How Do I Write A Driving Question For PBL?
by Drew Perkins, Director of ThoughtStretchers Education
One of the key pieces of designing and implementing project-based learning is the Driving Question, often called the DQ. The DQ grounds the work that students will do and when crafted and used well, is a powerful leverage point for what we call ‘Rich Inquiry’ and critical thinking. Teachers should keep some key components in mind when wondering “How Do I Write A Driving Question For PBL?”
Part of the planning process for project based learning is writing an effective Driving Question. Often this starts as a draft that might feel clunky but after some iterations becomes more student-friendly. We don’t want them to seem too much like ‘teacher-speak’, be too vague or general, and they should absolutely be open-ended. If your DQ is easily answered by a Google search or something similar then you should revise it.
With those basic principles in mind, in our Foundations of PBL Workshops, we advocate for teachers to clarify three things as they’re planning their projects. Those three things are product, purpose, and audience. A good way to do this is to write them into the early iterations of the Driving Question using our Driving Question ‘Starter’ Template.
We emphasize ‘Starter’ because we want teachers to use this as a starting point from which to iterate to make it more student-friendly and less clunky. The point is to be sure, in the planning process, that the teacher, and eventually the student, has clarity on product, purpose, and audience because without that your project will flounder.

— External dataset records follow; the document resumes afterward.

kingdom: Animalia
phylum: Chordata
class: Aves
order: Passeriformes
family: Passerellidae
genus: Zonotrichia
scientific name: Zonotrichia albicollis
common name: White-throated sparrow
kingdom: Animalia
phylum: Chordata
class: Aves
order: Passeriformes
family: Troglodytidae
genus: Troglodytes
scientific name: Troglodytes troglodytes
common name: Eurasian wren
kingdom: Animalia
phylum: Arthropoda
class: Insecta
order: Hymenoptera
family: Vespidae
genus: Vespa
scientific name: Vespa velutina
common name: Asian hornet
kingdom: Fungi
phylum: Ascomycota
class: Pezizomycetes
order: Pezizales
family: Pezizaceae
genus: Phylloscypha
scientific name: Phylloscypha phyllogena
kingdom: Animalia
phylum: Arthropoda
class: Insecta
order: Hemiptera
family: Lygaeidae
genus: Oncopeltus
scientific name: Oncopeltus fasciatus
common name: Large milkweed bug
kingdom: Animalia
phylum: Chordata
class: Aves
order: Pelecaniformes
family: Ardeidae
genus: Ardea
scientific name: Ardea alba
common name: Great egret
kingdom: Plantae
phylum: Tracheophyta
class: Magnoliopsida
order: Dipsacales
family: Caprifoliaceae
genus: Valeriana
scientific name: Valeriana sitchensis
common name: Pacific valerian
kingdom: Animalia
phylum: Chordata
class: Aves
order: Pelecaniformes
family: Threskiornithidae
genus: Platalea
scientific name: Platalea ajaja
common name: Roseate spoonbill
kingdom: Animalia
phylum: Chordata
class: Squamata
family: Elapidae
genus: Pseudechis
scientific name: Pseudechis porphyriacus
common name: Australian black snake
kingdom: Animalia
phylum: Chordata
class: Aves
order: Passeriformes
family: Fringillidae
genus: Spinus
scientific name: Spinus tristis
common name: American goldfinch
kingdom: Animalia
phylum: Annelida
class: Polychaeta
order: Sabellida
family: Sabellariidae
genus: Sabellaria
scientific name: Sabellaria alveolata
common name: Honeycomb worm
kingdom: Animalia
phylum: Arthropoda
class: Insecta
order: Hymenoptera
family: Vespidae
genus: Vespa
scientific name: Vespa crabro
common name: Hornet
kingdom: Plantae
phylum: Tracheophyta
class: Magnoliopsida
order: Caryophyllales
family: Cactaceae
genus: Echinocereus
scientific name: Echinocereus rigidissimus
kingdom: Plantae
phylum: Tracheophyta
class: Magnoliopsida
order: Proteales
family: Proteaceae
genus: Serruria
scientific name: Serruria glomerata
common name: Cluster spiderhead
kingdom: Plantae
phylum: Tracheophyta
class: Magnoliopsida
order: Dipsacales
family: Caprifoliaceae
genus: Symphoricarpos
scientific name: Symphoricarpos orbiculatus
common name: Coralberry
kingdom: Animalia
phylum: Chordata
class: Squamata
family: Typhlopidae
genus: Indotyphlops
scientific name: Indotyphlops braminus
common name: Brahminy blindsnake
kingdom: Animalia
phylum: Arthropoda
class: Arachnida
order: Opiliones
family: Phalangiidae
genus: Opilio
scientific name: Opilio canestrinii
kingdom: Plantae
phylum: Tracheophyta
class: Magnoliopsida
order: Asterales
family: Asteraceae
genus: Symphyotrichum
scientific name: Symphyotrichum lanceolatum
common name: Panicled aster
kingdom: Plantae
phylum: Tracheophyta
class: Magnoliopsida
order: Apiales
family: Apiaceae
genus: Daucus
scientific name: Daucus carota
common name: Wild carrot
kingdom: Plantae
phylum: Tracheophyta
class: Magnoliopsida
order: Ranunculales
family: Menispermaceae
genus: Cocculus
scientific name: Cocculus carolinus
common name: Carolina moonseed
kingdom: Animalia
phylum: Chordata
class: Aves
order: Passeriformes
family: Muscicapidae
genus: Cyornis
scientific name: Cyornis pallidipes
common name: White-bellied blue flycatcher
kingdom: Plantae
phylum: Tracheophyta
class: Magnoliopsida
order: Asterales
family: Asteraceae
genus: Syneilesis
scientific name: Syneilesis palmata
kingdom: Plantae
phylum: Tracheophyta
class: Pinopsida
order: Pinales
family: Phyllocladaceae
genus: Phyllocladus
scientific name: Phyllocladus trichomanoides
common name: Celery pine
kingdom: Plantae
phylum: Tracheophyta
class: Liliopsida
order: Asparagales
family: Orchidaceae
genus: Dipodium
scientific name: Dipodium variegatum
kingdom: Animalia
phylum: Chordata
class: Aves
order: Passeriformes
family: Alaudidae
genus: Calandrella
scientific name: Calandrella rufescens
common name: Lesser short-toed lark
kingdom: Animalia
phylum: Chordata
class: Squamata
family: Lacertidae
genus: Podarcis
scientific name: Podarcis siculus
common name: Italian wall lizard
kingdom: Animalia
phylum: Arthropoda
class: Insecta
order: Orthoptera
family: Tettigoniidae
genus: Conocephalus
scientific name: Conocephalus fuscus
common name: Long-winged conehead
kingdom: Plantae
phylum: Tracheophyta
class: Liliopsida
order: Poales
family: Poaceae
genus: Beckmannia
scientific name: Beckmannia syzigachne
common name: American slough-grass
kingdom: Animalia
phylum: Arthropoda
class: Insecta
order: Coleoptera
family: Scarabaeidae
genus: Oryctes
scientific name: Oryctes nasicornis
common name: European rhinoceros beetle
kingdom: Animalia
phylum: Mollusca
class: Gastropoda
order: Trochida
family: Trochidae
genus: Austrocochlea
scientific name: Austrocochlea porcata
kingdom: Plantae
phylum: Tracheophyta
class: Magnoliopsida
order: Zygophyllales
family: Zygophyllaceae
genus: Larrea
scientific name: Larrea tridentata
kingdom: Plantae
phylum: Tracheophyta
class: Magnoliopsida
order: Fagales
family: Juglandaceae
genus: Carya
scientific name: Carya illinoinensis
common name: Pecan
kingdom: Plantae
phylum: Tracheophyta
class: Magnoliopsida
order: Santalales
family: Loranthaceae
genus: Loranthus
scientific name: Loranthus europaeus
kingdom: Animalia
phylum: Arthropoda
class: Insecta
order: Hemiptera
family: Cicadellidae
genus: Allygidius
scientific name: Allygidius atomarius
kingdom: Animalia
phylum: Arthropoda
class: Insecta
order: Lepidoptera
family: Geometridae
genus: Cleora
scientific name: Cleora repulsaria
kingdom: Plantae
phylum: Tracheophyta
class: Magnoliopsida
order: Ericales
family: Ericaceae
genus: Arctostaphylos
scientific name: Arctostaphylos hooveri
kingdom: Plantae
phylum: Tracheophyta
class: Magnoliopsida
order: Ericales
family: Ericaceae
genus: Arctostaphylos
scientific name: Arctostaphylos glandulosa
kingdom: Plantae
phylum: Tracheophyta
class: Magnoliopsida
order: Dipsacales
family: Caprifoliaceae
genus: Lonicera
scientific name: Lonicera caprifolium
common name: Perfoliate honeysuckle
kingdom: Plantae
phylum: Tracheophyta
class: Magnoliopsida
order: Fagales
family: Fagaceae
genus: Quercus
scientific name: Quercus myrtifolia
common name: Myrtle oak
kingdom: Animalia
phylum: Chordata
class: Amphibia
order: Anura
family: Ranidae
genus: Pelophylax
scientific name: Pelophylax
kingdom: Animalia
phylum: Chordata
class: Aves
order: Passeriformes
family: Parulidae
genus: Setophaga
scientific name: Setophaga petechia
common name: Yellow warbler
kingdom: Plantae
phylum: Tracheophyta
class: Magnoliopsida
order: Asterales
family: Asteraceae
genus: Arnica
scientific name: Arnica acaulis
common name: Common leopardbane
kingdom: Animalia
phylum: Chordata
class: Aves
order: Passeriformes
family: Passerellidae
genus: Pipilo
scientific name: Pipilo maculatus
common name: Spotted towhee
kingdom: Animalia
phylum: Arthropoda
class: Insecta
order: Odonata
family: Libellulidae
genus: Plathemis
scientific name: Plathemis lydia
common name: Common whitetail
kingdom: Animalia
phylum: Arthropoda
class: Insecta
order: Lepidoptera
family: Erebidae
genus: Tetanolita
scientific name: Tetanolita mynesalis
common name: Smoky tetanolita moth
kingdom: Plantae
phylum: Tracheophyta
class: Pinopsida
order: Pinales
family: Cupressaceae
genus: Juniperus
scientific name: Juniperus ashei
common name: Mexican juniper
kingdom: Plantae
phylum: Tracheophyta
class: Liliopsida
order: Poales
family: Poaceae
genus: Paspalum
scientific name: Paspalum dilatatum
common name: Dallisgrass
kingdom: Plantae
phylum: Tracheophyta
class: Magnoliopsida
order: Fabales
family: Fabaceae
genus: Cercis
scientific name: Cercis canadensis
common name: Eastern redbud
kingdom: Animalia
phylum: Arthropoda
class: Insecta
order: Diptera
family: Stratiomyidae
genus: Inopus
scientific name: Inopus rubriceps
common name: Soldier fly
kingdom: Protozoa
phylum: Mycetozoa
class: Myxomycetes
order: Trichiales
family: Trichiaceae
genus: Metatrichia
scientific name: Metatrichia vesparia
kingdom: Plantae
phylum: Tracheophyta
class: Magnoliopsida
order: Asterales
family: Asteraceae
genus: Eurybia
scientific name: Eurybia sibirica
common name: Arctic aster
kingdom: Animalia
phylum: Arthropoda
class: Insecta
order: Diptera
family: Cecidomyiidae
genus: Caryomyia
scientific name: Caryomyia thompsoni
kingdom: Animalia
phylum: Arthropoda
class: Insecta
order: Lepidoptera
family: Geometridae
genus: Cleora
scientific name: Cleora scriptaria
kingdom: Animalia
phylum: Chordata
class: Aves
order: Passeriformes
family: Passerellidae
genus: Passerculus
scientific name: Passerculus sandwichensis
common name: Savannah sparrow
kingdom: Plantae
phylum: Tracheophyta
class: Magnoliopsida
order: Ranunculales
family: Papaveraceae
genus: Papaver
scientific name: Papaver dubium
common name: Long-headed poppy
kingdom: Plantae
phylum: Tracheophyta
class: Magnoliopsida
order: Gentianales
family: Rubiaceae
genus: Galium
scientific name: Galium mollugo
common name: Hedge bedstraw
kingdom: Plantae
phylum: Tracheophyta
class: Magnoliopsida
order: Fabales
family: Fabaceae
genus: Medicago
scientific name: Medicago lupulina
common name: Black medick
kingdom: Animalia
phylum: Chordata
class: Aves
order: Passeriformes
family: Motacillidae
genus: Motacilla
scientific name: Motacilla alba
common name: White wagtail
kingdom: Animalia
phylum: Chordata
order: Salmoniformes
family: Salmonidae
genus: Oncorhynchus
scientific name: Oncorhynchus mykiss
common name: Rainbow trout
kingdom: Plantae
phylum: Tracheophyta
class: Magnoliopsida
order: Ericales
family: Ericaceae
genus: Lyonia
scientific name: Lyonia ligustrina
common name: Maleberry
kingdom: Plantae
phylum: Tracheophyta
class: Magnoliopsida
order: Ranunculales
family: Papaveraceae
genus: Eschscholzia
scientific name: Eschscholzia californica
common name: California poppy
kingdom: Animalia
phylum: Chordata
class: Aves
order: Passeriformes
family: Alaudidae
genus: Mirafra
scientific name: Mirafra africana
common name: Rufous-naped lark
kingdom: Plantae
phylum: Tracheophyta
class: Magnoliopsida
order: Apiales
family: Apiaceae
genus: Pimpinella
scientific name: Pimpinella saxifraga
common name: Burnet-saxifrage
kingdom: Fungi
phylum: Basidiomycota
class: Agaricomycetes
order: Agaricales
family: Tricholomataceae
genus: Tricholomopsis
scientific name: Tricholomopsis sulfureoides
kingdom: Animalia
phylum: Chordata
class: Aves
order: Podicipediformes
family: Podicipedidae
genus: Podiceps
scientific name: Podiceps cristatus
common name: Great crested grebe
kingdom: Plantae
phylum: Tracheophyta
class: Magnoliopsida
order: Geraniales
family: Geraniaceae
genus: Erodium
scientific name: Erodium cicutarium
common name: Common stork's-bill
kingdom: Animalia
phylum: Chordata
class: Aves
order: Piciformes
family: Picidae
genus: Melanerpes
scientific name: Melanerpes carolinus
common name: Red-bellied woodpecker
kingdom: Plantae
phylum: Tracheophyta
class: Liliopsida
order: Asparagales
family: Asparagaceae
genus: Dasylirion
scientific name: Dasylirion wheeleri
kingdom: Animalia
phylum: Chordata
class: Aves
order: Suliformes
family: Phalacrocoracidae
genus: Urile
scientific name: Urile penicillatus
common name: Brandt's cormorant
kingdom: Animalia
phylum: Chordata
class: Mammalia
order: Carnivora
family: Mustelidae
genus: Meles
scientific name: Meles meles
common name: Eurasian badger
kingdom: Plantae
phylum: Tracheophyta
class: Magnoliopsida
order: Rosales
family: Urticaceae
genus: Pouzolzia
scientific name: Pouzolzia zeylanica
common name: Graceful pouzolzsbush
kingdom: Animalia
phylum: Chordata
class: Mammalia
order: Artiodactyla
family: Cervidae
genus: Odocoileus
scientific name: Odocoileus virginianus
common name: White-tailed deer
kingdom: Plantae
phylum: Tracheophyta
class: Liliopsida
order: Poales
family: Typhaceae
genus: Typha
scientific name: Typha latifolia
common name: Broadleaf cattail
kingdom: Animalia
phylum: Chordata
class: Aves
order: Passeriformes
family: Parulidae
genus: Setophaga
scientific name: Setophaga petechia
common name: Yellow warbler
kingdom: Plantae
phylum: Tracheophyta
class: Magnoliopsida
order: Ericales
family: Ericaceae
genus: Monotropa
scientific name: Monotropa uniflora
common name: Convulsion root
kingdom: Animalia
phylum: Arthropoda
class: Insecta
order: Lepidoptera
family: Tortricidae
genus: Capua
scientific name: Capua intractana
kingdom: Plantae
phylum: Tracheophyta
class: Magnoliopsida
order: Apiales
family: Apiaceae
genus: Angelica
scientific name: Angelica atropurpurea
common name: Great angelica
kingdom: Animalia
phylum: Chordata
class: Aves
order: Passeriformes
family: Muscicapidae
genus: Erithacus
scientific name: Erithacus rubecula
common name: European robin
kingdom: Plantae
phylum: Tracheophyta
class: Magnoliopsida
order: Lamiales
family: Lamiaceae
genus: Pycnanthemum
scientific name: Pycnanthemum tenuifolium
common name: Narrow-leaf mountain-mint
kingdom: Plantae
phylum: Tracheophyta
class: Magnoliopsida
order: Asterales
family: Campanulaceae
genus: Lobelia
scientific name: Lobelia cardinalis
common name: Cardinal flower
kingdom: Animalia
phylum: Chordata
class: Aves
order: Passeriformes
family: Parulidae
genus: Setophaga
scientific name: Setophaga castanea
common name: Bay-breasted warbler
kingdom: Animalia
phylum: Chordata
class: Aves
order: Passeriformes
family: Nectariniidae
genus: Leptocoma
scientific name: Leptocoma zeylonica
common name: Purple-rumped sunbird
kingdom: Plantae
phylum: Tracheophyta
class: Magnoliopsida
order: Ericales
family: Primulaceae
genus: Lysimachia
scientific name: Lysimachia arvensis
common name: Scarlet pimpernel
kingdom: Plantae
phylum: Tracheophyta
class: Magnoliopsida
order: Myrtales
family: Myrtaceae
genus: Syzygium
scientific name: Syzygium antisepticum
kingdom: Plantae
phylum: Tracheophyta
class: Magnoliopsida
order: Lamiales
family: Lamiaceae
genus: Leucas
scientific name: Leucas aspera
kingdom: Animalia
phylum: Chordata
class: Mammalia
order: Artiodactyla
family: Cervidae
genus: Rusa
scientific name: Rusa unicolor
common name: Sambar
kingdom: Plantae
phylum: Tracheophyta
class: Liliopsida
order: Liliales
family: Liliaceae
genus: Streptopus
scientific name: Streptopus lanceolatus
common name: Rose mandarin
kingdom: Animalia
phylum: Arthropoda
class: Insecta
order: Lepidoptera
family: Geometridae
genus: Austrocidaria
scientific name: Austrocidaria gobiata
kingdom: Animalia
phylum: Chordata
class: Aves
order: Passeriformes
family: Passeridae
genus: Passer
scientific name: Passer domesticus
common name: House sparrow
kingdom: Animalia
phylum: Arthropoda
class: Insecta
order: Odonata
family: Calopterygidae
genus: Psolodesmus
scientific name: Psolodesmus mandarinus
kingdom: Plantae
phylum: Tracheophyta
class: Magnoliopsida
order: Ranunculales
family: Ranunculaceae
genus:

Students should know what they are creating, why they are creating it, and for whom. The ‘why’, in this case, shouldn’t be confused with your ‘why’ as a teacher. You want them to engage in this PBL experience so they can learn important knowledge and skills but in the context of the Driving Question the ‘why’ is connected to their authentic audience. Students knowing who their audience is and how their product is meant to be useful to or received by that audience helps leverage the inquiry process because they’ll have to identify the audience’s needs and how to meet those needs.
As teachers refine the planning and design of a project the ‘Starter’ version of the Driving Question should be refined to make it more elegant. The final version of the DQ may not explicitly have all three of those elements included but having clarified them in the planning process you can communicate them to students as you launch the project as a teacher in one of our workshops did in the image below.
Writing and using a Driving Question effectively is a vital part of robust PBL. Part of that is making it ready and useful for students but we shouldn’t overlook the importance of the draft and iteration process to successful project design.
There are some structural best practices like starting your question with “How might (or can) we…?” instead of something like “What is…?” and making sure you use the DQ throughout the project. However, teachers who understand the inquiry ‘pull teaching‘ dynamic and how to connect the Need to Know questions to content knowledge and understanding can use the Driving Question to drive surface, deep, and transfer learning.